Gareth Leng, Professor of Experimental Physiology of the University of Edinburgh, has agreed to serve as one such Citizendium editor. Professor Leng said, "Public understanding of science needs scientists to help to explain, clearly and objectively, what science can do and what it can’t, its weaknesses as well as its strengths, its failures as well as its promise. At the Citizendium, our role will not be to tell readers what opinions they should hold, but to give them the means to decide, rationally, for themselves."

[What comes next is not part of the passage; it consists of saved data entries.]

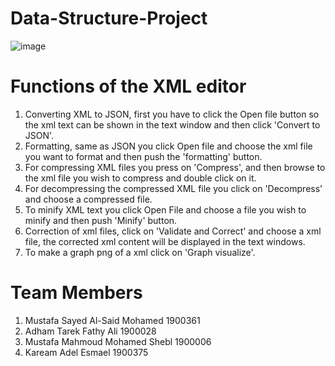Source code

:# Data-Structure-Project
![image](https://user-images.githubusercontent.com/57398840/206922113-0a2148e4-e189-4283-ba91-c7bef606bc9e.png)


# Functions of the XML editor
1. Converting XML to JSON, first you have to click the Open file button so the xml text can be shown in the text window and then click 'Convert to JSON'.
2. Formatting, same as JSON you click Open file and choose the xml file you want to format and then push the 'formatting' button.
3. For compressing XML files you press on 'Compress', and then browse to the xml file you wish to compress and double click on it.
4. For decompressing the compressed XML file you click on 'Decompress' and choose a compressed file.
5. To minify XML text you click Open File and choose a file you wish to minify and then push 'Minify' button.
6. Correction of xml files, click on 'Validate and Correct' and choose a xml file, the corrected xml content will be displayed in the text windows.
7. To make a graph png of a xml click on 'Graph visualize'.




# Team Members
1. Mustafa Sayed Al-Said Mohamed          1900361
2. Adham Tarek Fathy Ali                  1900028
3. Mustafa Mahmoud Mohamed Shebl          1900006
4. Kaream Adel Esmael                     1900375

The Citizendium will begin by "mirroring" Wikipedia’s content, which its license, the GNU Free Documentation License, permits. Contributors will then be able to edit articles under the new system. The eventual goal will be to either improve or replace all Wikipedia-sourced content. The Citizendium’s expert editors will also be able to bless versions of articles as "approved," but without freezing further article development on the wiki. Participants hope a giant body of trustworthy free content will result.
Organizational work ramping up quickly
The Citizendium is ramping up organizational work quickly and a number of people have already put in many hours on the project. Since its initial announcement, the project has added over 340 members to its main e-mail discussion list, where discussions have focused on what policies the new project should follow. There is also an active Web-based forum and a planning wiki.

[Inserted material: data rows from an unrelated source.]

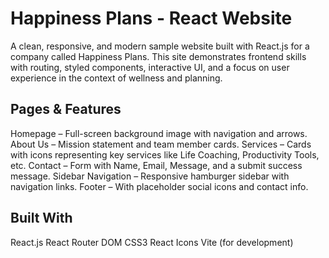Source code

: # Happiness Plans - React Website
A clean, responsive, and modern sample website built with React.js for a company called Happiness Plans. This site demonstrates frontend skills with routing, styled components, interactive UI, and a focus on user experience in the context of wellness and planning.

## Pages & Features
Homepage – Full-screen background image with navigation and arrows.
About Us – Mission statement and team member cards.
Services – Cards with icons representing key services like Life Coaching, Productivity Tools, etc.
Contact – Form with Name, Email, Message, and a submit success message.
Sidebar Navigation – Responsive hamburger sidebar with navigation links.
Footer – With placeholder social icons and contact info.

## Built With
React.js
React Router DOM
CSS3
React Icons
Vite (for development)
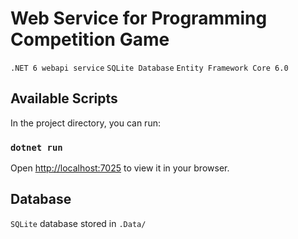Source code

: # Web Service for Programming Competition Game

`.NET 6 webapi service`
`SQLite Database`
`Entity Framework Core 6.0`

## Available Scripts

In the project directory, you can run:

### `dotnet run`

Open [http://localhost:7025](http://localhost:7025) to view it in your browser.

## Database

`SQLite` database stored in `.Data/` 

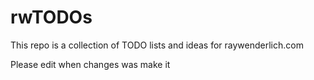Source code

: # rwTODOs

This repo is a collection of TODO lists and ideas for raywenderlich.com

Please edit when changes was make it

The pilot project will be invitation-only. Invitations can be applied for on the website (see http://www.citizendium.org/cfa.html). During this time, editors, community managers called "constables," as well as rank-and-file authors will together develop the rules of the project. They will also actually get to work editing and creating new articles.
For the pilot project, Steadfast Networks of Chicago is providing a server and bandwidth free of charge. Three experienced system administrators, including Peter Hitchmough of the U.K. and Greg Sabino Mullane and Jason Potkanski of the U.S., are leading the Citizendium’s technical efforts. The Chief Constable for the project is Ruth Ifcher, who played early, key roles in the Citizendium’s predecessors, Nupedia and Wikipedia. The project mailing lists are being hosted by Purdue University, and the main mailing list moderator is Australian Phil Wardle.
Project leaders have launched a contributor recruitment drive to attract college students and professors, research scientists, independent scholars, and people who simply like to read books. Already, partly as a result of early news coverage of the Citizendium on Slashdot.org, the Guardian, and in the prestigious scientific journal Nature, dozens of well-qualified people have already applied to become editors. One of these is Jaime Nubiola, Professor of Philosophy at the University of Navarra (Spain). "I was involved in Nupedia years ago," Nubiola said, "and I am excited now to take part in the Citizendium."
The project will also be reaching out to professional and academic organizations. "Such organizations usually have an educational mission, with which we will be uniquely positioned to help," said Sanger. "So we want to make a special place for representatives of these organizations in our editorial workgroups. We hope they’ll respond positively to our solicitations, which we’ll be sending out soon."
After initial work, the project will be opened up to public view, and to contribution by anyone who supplies his or her real name, a working e-mail address, and a statement of commitment to the Citizendium’s "social contract," or basic policies.
A new Citizendium Foundation looks to the future
The Citizendium Foundation has started the process of applying for 501(c)(3) status. The organization has received a firm commitment for a significant seed grant from a foundation, as well as small personal donations. Finally, discussions are under way with a major computer manufacturer about the possibility of project support.
The project will launch initially in the English language. There is some interest in similar Wikipedia branches in other languages, so some may be launched next year. Project participants are also interested in pooling their resources for related projects in the future.